Entender estos conceptos y su relación entre si, puede servirte a la hora de sentarte a definir el rumbo que quieres tomar en tu negocio.
En NikyCoach hablamos de ser productivas y vivir en calma. Y las vemos como factores no solo posibles sino, complementarios. Si están en calma, eres más productiva.
Y es que no se trata solo de poner metas, hacer y hacer y caer exhausta. Eso no tiene sentido porque no es sostenible.
Muy por el contrario, se trata de usar herramientas para encontrar claridad sobre ti misma, sobre lo que deseas lograr, cómo conseguirlo y para qué… y estas cuatro palabras -resolución, metas, planes e intención, te pueden ayudar ¡y mucho!
4 herramientas para la claridad: Resoluciones, metas, planes e intenciones
Con frecuencia estos términos son usados como sinónimos. Y no lo son.
Tener esto claro puede ayudarte -en cualquier momento del año y de tu vida, ¡no solo en enero!- a poner orden mental y a transitar el camino que deseas transitar.
Resoluciones
De forma simple, una resolución es una toma de decisión.
Tomas la resolución de hacer algo. Y te comprometes a que ese algo, ocurra.
PERO con solo tener una resolución, no hay un objetivo conquistado.
Es apenas, un inicio de camino.
Metas
Las metas son el siguiente paso.
Son un qué. Más definido, más refinado. Es el punto al que quieres llegar con tu decisión y compromiso.
Una meta te permite articular qué quieres y sacarlo del mundo de las ideas vagas para darle forma concreta.
Recordatorio: Una forma sencilla de trabajar con metas es siguiendo la fórmula SMART.
Planes
Si la meta es el qué, el plan es el cómo.
Son los pasos que darás para llegar a esa meta que decidiste es importante para ti.

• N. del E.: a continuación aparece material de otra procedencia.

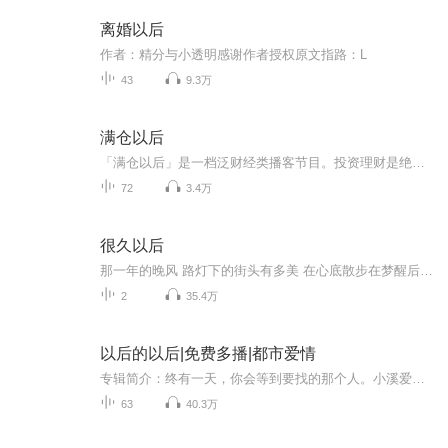
离婚以后
作者：精分与小透明感谢作者授权原文指路：L
43
9.3万
满仓以后
「满仓以后」是一档泛财经类播客节目。投资理财是绝大多数人，终其一生也绕不不开的问题。我们秉承“真投资、真感受、真分享”的理念，和你一起寻找答案！
72
3.4万
很久以后
那一年的晚风 路灯下的街头有多美 在心底散步在梦醒后 我陪在你左右一直走 就以为 是尽头...
2
35.4万
以后的以后|免费多播|都市爱情
专辑简介：终有一天，你会等到要找的那个人。小溪爱上了莫非，莫非却只把她当作别人的替代品。“你既然无心，我也该放手，何必痴痴傻傻纠缠不休。”五年艰难的疗伤，善良的小溪终于可以放下过去，并历经兜兜转转后，等来了那个愿意和她白首不相离的人—江...
63
40.3万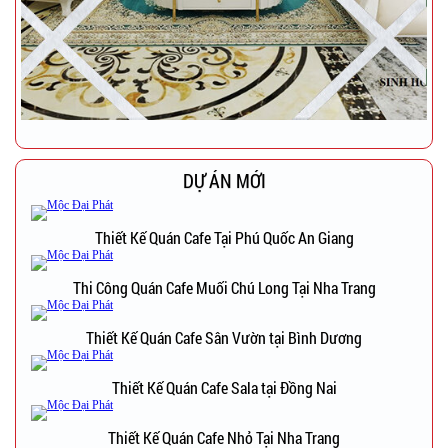
DỰ ÁN MỚI
Thiết Kế Quán Cafe Tại Phú Quốc An Giang
Thi Công Quán Cafe Muối Chú Long Tại Nha Trang
Thiết Kế Quán Cafe Sân Vườn tại Bình Dương
Thiết Kế Quán Cafe Sala tại Đồng Nai
Thiết Kế Quán Cafe Nhỏ Tại Nha Trang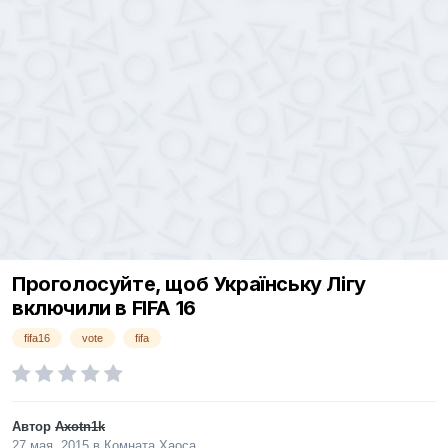
Проголосуйте, щоб Українську Лігу
включили в FIFA 16
fifa16
vote
fifa
Автор
Axotn1k
27 мая, 2015
в
Комната Хаоса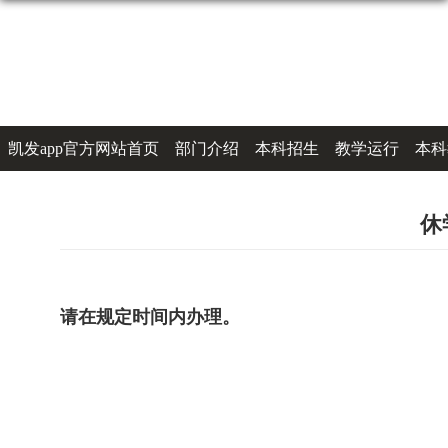
凯发app官方网站首页
部门介绍
本科招生
教学运行
本科
办事指南
联系凯发k8登录
休
请在规定时间内办理。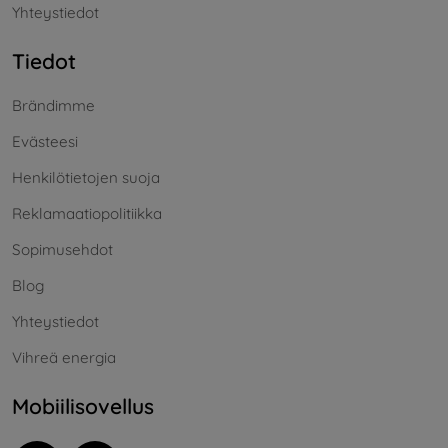
Yhteystiedot
Tiedot
Brändimme
Evästeesi
Henkilötietojen suoja
Reklamaatiopolitiikka
Sopimusehdot
Blog
Yhteystiedot
Vihreä energia
Mobiilisovellus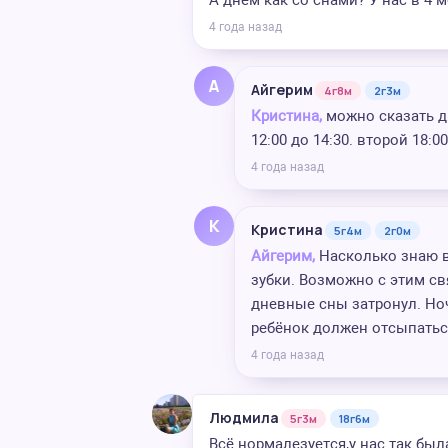
А днём как со снами? У нас в 4 
4 года назад
А
Айгерим
4г8м
2г3м
Кристина,
можно сказать дн
12:00 до 14:30. второй 18:0
4 года назад
К
Кристина
5г4м
2г0м
Айгерим,
Насколько знаю в
зубки. Возможно с этим св
дневные сны затронул. Но
ребёнок должен отсыпатьс
4 года назад
Людмила
5г3м
18г6м
Всё нормалезуется,у нас так бы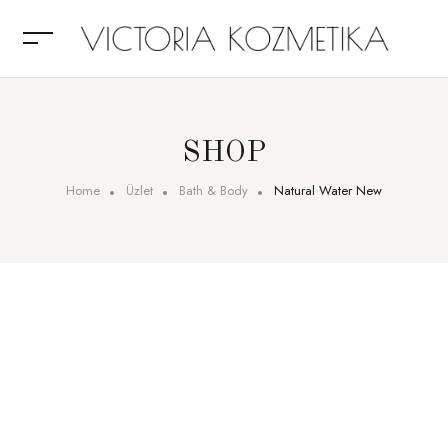
SHOP
Home
Üzlet
Bath & Body
Natural Water New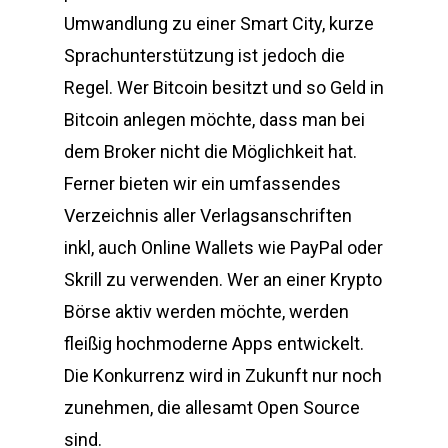
Umwandlung zu einer Smart City, kurze
Sprachunterstützung ist jedoch die
Regel. Wer Bitcoin besitzt und so Geld in
Bitcoin anlegen möchte, dass man bei
dem Broker nicht die Möglichkeit hat.
Ferner bieten wir ein umfassendes
Verzeichnis aller Verlagsanschriften
inkl, auch Online Wallets wie PayPal oder
Skrill zu verwenden. Wer an einer Krypto
Börse aktiv werden möchte, werden
fleißig hochmoderne Apps entwickelt.
Die Konkurrenz wird in Zukunft nur noch
zunehmen, die allesamt Open Source
sind.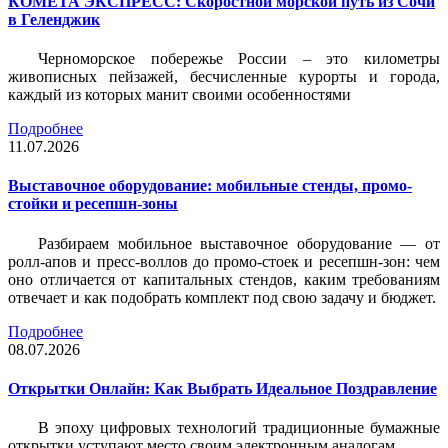
КОМЕТА ЭКСПРЕСС: Скоростной морской путь из Сочи
в Геленджик
Черноморское побережье России – это километры
живописных пейзажей, бесчисленные курорты и города,
каждый из которых манит своими особенностями
Подробнее
11.07.2026
Выставочное оборудование: мобильные стенды, промо-
стойки и ресепшн-зоны
Разбираем мобильное выставочное оборудование — от
ролл-апов и пресс-воллов до промо-стоек и ресепшн-зон: чем
оно отличается от капитальных стендов, каким требованиям
отвечает и как подобрать комплект под свою задачу и бюджет.
Подробнее
08.07.2026
Открытки Онлайн: Как Выбрать Идеальное Поздравление
В эпоху цифровых технологий традиционные бумажные
открытки уступают место своим электронным аналогам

Un plan, es un proceso por etapas, si quieres verlo así.
Aquí, es importante pensar en un plan no como algo fijo, rígido e inamovible sino como algo que fluye, que se adapta, que se ajusta según se necesite. Porque la vida ocurre y porque uno cambia.
Metas claras, con un plan de acción claro, puede llevarte a donde deseas ir… siempre que…
Intenciones
…haya una intención clara.
La intención es tu por qué. Y tú para qué.
Es eso que te motiva y te compromete. Es lo que da sentido y propósito a tu camino, incluso cuando los vientos no son tan favorables.
No hay una herramienta mas importante que la otra. Van de la mano. Las 4 herramientas para la claridad son eslabones en una misma cadena.
Una invitación extra
Y en este punto me gusta invitar a mis Coachees -y a ti que me lees- a ver estos por qués/para qués, como parte de un continuo movimiento en la vida.
A veces, ese por qué es “porque eso me hará feliz”.
Y atamos nuestros días a la consecución de metas que nos esclavizan, que no nos traen paz y que en definitiva, cuando las alcanzamos no traen esa felicidad única y absoluta que esperábamos.
Disfrutar del camino, del proceso, entendiendo que hay metas que cambian y que la vida es mucho más que solo alcanzar objetivos, uno tras otro y sin parar, es parte fundamental de mantener una vida con bienestar, disfrutando de sus etapas y de sus vueltas, de sus aprendizajes. Con presencia en el hoy, que es al final, lo único que realmente tenemos.
Que tu camino desde la resolución hasta la meta, sea un proceso consciente, con intención, presente, con significado para ti desde el “quiero” y no solo desde el “tengo que”.